Predictions can be obtained at multiple levels of the random effects. The predict function for splinemixmeta objects simplifies this by allowing the choices of including any spline terms (default TRUE), other random effects (default FALSE but possibly of interest) and residuals (default FALSE and typically not of interest). Predictions will come with columns for standard errors and variances (squared standard errors). The machinery for predictions is modified from mixmeta::blup(), where “blup” means “best linear unbiased predictor”, a standard term in linear mixed effects modeling. Hence the column of predictions returned by predict is labeled “blup”. The blups come from the conditional distribution of random effects, given the data and estimated variance parameters. Following mixmeta::blup, predictions can be of type “outcome”, in which case variance from fixed effects terms is included in the prediction variance (and standard errors), or “residual”, in which case only variance from random effects is included. The default is “outcome”. See help(predict.splinemixmeta) for details.

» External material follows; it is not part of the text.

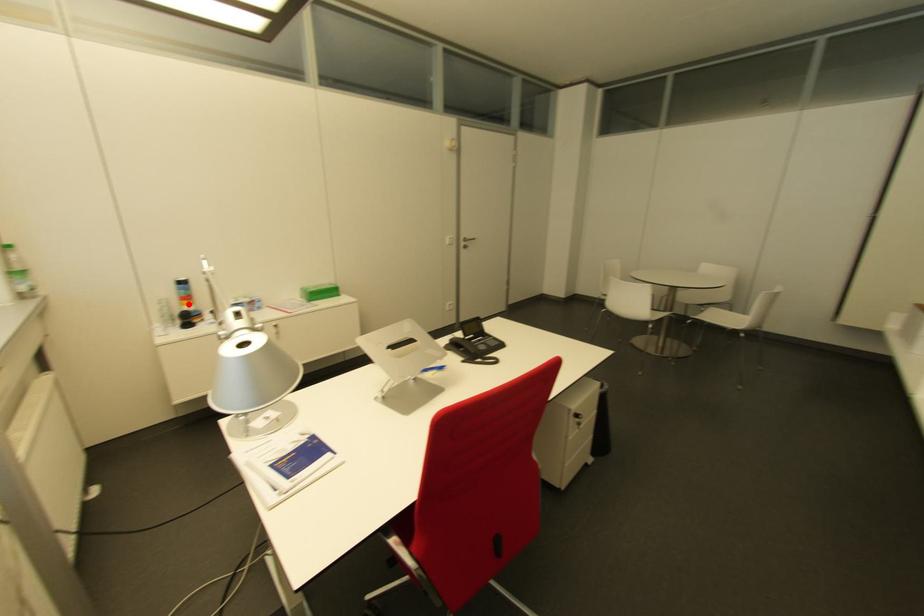
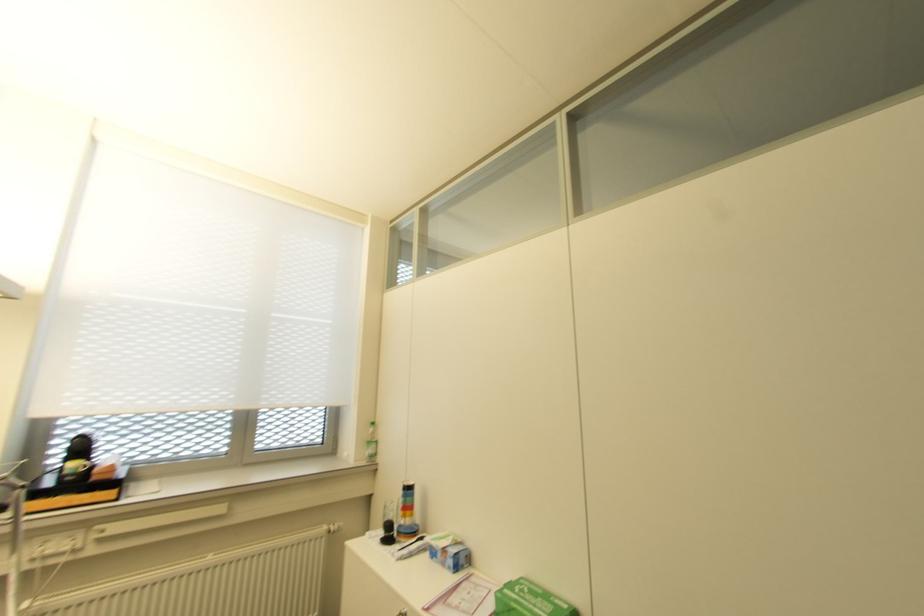
In the second image, find the point that corresponds to the highlighted location in the first image.

(402, 517)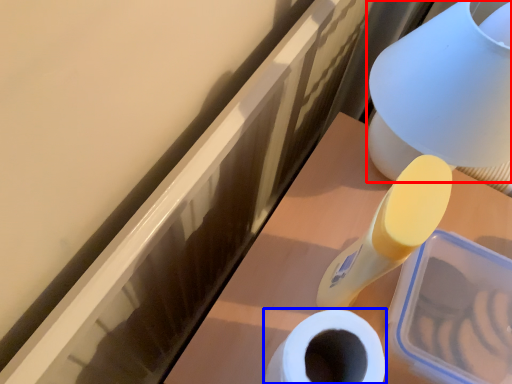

Any further fine-grained control (such as including one spline but not another), can be done by calling splinemixmeta::blup() directly.

Here are two versions of predictions:

pred_spline_only <- predict(smm, include_smooths = TRUE, include_REs = FALSE, include_residuals = FALSE, type = "outcome")
pred_spline_and_groups <- predict(smm, include_smooths = TRUE, include_REs = TRUE, include_residuals = FALSE, type = "outcome")
# look at both together
head(cbind(pred_spline_only, pred_spline_and_groups))
#>       blup        se      vcov     blup        se      vcov
#> 1 19.01618 0.3506960 0.1229877 18.74330 0.4357595 0.1898863
#> 2 12.91852 0.5107873 0.2609037 12.64564 0.5430035 0.2948528
#> 3 14.19637 0.4093650 0.1675797 13.92349 0.4706131 0.2214767
#> 4 19.25014 0.5170299 0.2673199 18.97727 0.5765052 0.3323583
#> 5 18.31537 0.3538785 0.1252300 18.04249 0.4386054 0.1923747
#> 6 14.81859 0.3818512 0.1458104 15.43221 0.4673896 0.2184530
# look at only fixed effect, which could be done with `predict`
# but here we illustrate a direct call to `blup`
blup(smm, level=0, vcov = TRUE, se = TRUE) |> head()
#>       blup        se       vcov
#> 1 17.52867 0.2001708 0.04006835
#> 2 14.80961 0.1982734 0.03931235
#> 3 14.06172 0.2192172 0.04805620
#> 4 20.57627 0.3187314 0.10158973
#> 5 17.33722 0.1958174 0.03834447
#> 6 13.54724 0.2373041 0.05631323

Figures

splinemixmeta provides a basic capability for figures, for which the suggested package ggplot2 is needed.

plot(smm, ylab = "y", title = "Spline meta-regression fit")

In this figure, the y values are shown with approximate 95% confidence intervals calculated as +/- 2 standard errors, from the standard errors that were input as the se argument to splinemixmeta. The fitted line by default includes fixed effects and spline terms (blups), with a 95% confidence envelope.